Este ensaio tem por finalidade abordar uma prática educativa que foi pesquisada, experimentada e vivenciada com crescimento profissional, que sob diferentes prismas de atuação, sustenta-se numa base científica da Cinesiologia e da Psicomotricidade como um dos recursos e rumos que se podem dar na Educação Física e na sua prática para impulsioná-la, sendo ela destinada a qualquer tipo de clientela.
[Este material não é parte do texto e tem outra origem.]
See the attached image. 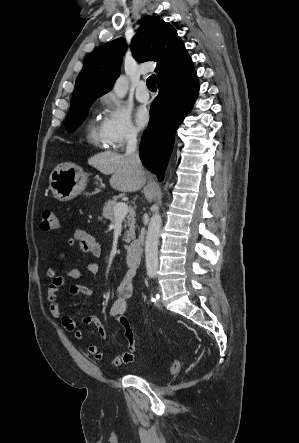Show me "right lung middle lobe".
Segmentation results:
<instances>
[{"mask_svg":"<svg viewBox=\"0 0 299 443\" xmlns=\"http://www.w3.org/2000/svg\"><path fill=\"white\" fill-rule=\"evenodd\" d=\"M93 102L94 101L85 102L83 104L70 108L66 122V128L68 132L72 133L77 129V127L80 126L82 121L86 118L88 108L92 105Z\"/></svg>","mask_w":299,"mask_h":443,"instance_id":"dd1d6c3e","label":"right lung middle lobe"}]
</instances>
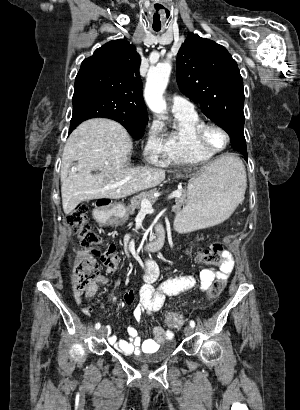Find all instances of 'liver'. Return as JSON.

 A princípio quando defrontei-me com a situação de trabalhar com crianças numa creche, ainda durante minha formação acadêmica, levei aquele impacto! Bastou somente coragem como recurso extra da minha inexperiência, bem como, ousadia por querer buscar compreender o que ainda era desconhecido, ou seja, como estimular crianças entre a faixa etária de quatro meses a quatro anos, para um desenvolvimento sadio, buscando recompensar e ajustar qualquer atraso psicomotor ao mais próximo possível, de um comportamento especificamente dentro de um fator cronológico de fase ou idade, juntando o conhecimento de uma parafernália de tabelas Gestaltianas e afins, ou ainda do que julgamos ser relativamente dito normal para a mesma?
Fortalecendo e investindo na minha formação junto com o trabalho veio a supervisão, que no início parecia (como se fosse) uma justificativa de falta de capacidade e não de um apoio técnico específico na minha área. Mas, com o passar dessas investidas de embasamento técnico na área psicomotora advindo com a supervisão, rompi definitivamente com o preconceito, que sem negação está incutido em todos nós, e torna difícil a aceitação de opiniões, críticas, sugestões bibliográficas para esclarecimento e mesmo de interrogações que ficam no ar para reflexão e tomada de conclusão que só o próprio interessado pode tirar, pois cá prá nós, os "profissionais da Educação Física", em sua grande maioria, são auto-suficientes, isto é, "não cometem erros". Assim, fui assimilando a supervisão como um campo para descobertas, policiamento e autocrítica do trabalho, e principalmente, aprendendo a separar minhas questões pessoais com as de trabalho, que sem dúvida, na experiência anterior, quando trabalhei com turmas de pré-escola, de 1ª a 4ª séries do 1° grau e de 2° grau mudou em muito o meu horizonte profissional atual, que comparando essas duas fases que tive, sem supervisão e com supervisão, mostra-me claramente, que é um dos fatores preponderantes para uma queda na qualidade do ensino, visto que o profissional sem supervisão tende a cair num marasmo pedagógico sem igual.


  O Marasmo Pedagógico


 Antes de conhecer e de até saber que existia uma supervisão, conforme já descrevi e descreverei ainda mais adiante, não posso omitir que passei pela experiência de me incluir nesse marasmo pedagógico, e fica até mais claro agora, rever como agia de modo inteiramente tecnicista, embora jamais admitiria isso em outra época, pois a prática pedagógica que a Educação Física proporciona é muito diferente do "saber pedagógico" que pensamos estar executando. Apesar de filosoficamente falando, sempre fui adepto de um modelo progressista e humanista, mas apesar de adotar uma tendência teórica, posso afirmar que em muitas vezes cometi muitos erros práticos contra o que realmente julgava ser certo, em relação a minha postura. Daí, tiro a conclusão que involuntariamente, inconscientemente e infelizmente acabei por "reproduzir" um modêlo que sou inteiramente contra que é o tecnicismo. Também não significa dizer nem mentir, que fora o trabalho numa Escola, como num clube por exemplo, essa prática seja comum e tenha que ser realmente tecnicista, vista a cobrança por aprendizagens puramente técnicas que vá de encontro com os resultados que se almejam alcançar, como o caso de um treinador de futebol ao dirigir a sua equipe num campeonato, por exemplo. É esse leque de possibilidades de trabalhos variados que confunde o profissional de Educação Física, mas basta dizer que Escola não é clube, logo, tem-se que ter cuidado para não confundir e pôr em risco a sua prática pedagógica.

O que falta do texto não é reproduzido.